Above is the high-level content management workflow that the digital audio workflow subgroup developed prior to my arrival. My work so far has been on the second (digitization) and third (managing digital content) sequences of the workflow, fleshing out optimized, lower-level documentation for the steps within each bubble (or stage). Below is an example of the lower-level workflow diagram that I designed for stage A2: Define Digitization Requirements based on the information gathered from archives and preservation staff. Not pictured is the accompanying narrative documentation for the stage. I actually just wrapped up drafting the six stages of the “Transform Physical/Analog to Digital” sequence at the end of December, and while I am drafting the documentation for the next sequence – “Managing Digital” – we are simultaneously moving through the review process for the initial set.A2 level_v06

Other benefits that have emerged so far include getting a better idea of what digitization project documentation is generated and what of that documentation needs to be preserved as well. It has also helped us to identify steps that would benefit from automation. For example, as the physical materials are handed off on their way to a vendor to be digitized, we must maintain a chain of custody for the content, so our metadata archivist created a database to more accurately track the items in real-time as they transition through the workflow. We have also gained better perspective on which tools we need that will have the biggest impact on streamlining the work using this workflow. It is becoming clear how much easier it will be to initiate digitization projects, now knowing exactly which avenues need to be traveled and what documentation is necessary. And developing a strong, tested infrastructure can be leveraged for increased funding for projects and acquisitions.
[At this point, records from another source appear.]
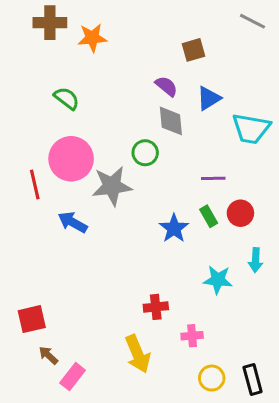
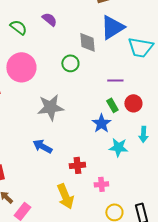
purple semicircle: (166, 86) -> (49, 19), moved
blue triangle: (209, 98) -> (112, 27), size x1.5
gray star: (112, 186) -> (50, 107), moved
blue arrow: (73, 222) -> (42, 146), moved
blue star: (174, 228) -> (101, 123), moved

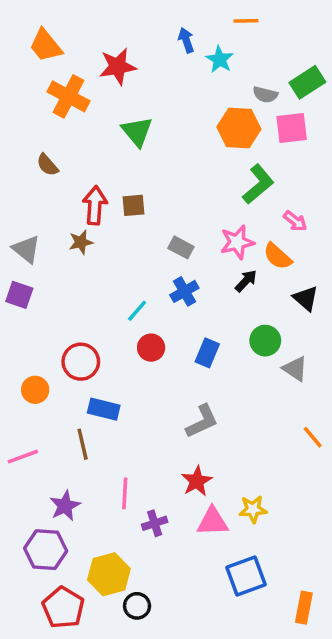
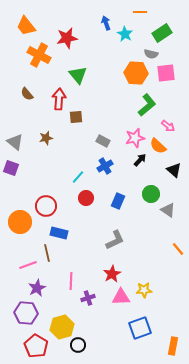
green rectangle: (307, 82) -> (162, 33), moved
red arrow: (95, 205) -> (59, 99), moved
orange circle: (35, 390) -> (20, 222), size x1.5
pink line: (23, 457) -> (28, 265), moved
Beyond the workflow development, I am contributing to other projects such as evaluating a streaming audio access platform for the Lewis Music Library and compiling a PREMIS profile for MIT Libraries that can be used for digital audio. The evaluation, an activity of our new Digital Sustainability Lab, has been especially fascinating, as our team is a combined effort between the technological and organizational wings of the libraries, working together to define requirements and measure options against them.

We began by itemizing 50-60 delivery requirements, including relevant TRAC requirements (PDF), covering display and interface, search and discovery, accessibility, ingest and export, metadata, content management, permissions, documentation and other considerations. From there, our group prioritized the requirements on a scale from zero to four: “might be nice” to “showstopper/must-have.” We also kept in mind that while we are only focusing on audio streaming currently, the system should be extensible to audiovisual materials. Next, we will be measuring the platform options against our prioritized requirements to determine which one will be best suited to meet the needs of the Libraries now. For me, this has been one of the most important parts of the position, to facilitate meaningful access to these audio treasures.

The residencies expand beyond the work at our institutions, however. All of the residents have been organizing tours, demonstrations and classes for one another. In December, I arranged for some of the NDSR-Boston crew to go on a behind-the-scenes tour of the John F. Kennedy Library and Museum, home to a renowned digitization program. This spring, another resident (Joey Heinen) and I are partnering to host a digital audio panel with speakers from some of the host institutions that will hopefully be beneficial to external audiences in the area grappling with common preservation concerns.

The residency will be over before I know it. In the upcoming months, I will wrap up the workflow documentation on the digital sequence, continue work on peripheral extant projects that are ongoing, and attend a couple of conferences to talk about our work. Building these models has been fun and intensely educational – and sharing it with the community will be truly rewarding.